• Directions for this task: Render every line from all the records below as a Markdown table with the columns "No." and "Text," numbering each row and leaving out blank lines. Keep the pictures out of your answer.

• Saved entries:
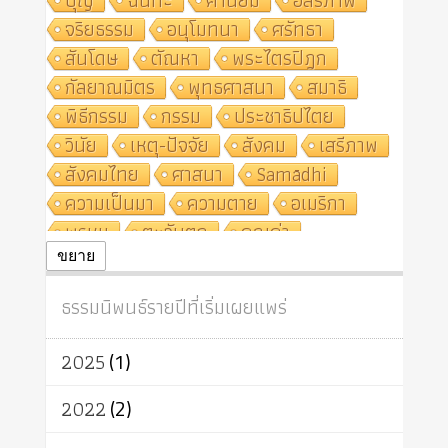
จริยธรรม
อนุโมทนา
ศรัทธา
สันโดษ
ตัณหา
พระไตรปิฎก
กัลยาณมิตร
พุทธศาสนา
สมาธิ
พิธีกรรม
กรรม
ประชาธิปไตย
วินัย
เหตุ-ปัจจัย
สังคม
เสรีภาพ
สังคมไทย
ศาสนา
Samādhi
ความเป็นมา
ความตาย
อเมริกา
พรหม
ตะวันตก
คุณค่า
ปฏิจจสมุปบาท
ศีล
อุตสาหกรรม
ขยาย
สถาบันสงฆ์
ศาสนาประจำชาติ
ธรรมนิพนธ์รายปีที่เริ่มเผยแพร่
อินเดีย
ผู้บริโภค
ธรรมาธิปไตย
จักร
การแยกรัฐกับศาสนา
ธรรมชาติ
2025
(1)
เทคโนโลยี
คณะสงฆ์
การบวช
สิทธิ
พุทธบริษัท
เยาวชน
2022
(2)
อาสาฬหบูชา
พระเวท
มหายาน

• Written response:
| No. | Text |
|---|---|
| 1 | จริยธรรม |
| 2 | อนุโมทนา |
| 3 | ศรัทธา |
| 4 | สันโดษ |
| 5 | ตัณหา |
| 6 | พระไตรปิฎก |
| 7 | กัลยาณมิตร |
| 8 | พุทธศาสนา |
| 9 | สมาธิ |
| 10 | พิธีกรรม |
| 11 | กรรม |
| 12 | ประชาธิปไตย |
| 13 | วินัย |
| 14 | เหตุ-ปัจจัย |
| 15 | สังคม |
| 16 | เสรีภาพ |
| 17 | สังคมไทย |
| 18 | ศาสนา |
| 19 | Samādhi |
| 20 | ความเป็นมา |
| 21 | ความตาย |
| 22 | อเมริกา |
| 23 | พรหม |
| 24 | ตะวันตก |
| 25 | คุณค่า |
| 26 | ปฏิจจสมุปบาท |
| 27 | ศีล |
| 28 | อุตสาหกรรม |
| 29 | ขยาย |
| 30 | สถาบันสงฆ์ |
| 31 | ศาสนาประจำชาติ |
| 32 | ธรรมนิพนธ์รายปีที่เริ่มเผยแพร่ |
| 33 | อินเดีย |
| 34 | ผู้บริโภค |
| 35 | ธรรมาธิปไตย |
| 36 | จักร |
| 37 | การแยกรัฐกับศาสนา |
| 38 | ธรรมชาติ |
| 39 | 2025 |
| 40 | (1) |
| 41 | เทคโนโลยี |
| 42 | คณะสงฆ์ |
| 43 | การบวช |
| 44 | สิทธิ |
| 45 | พุทธบริษัท |
| 46 | เยาวชน |
| 47 | 2022 |
| 48 | (2) |
| 49 | อาสาฬหบูชา |
| 50 | พระเวท |
| 51 | มหายาน |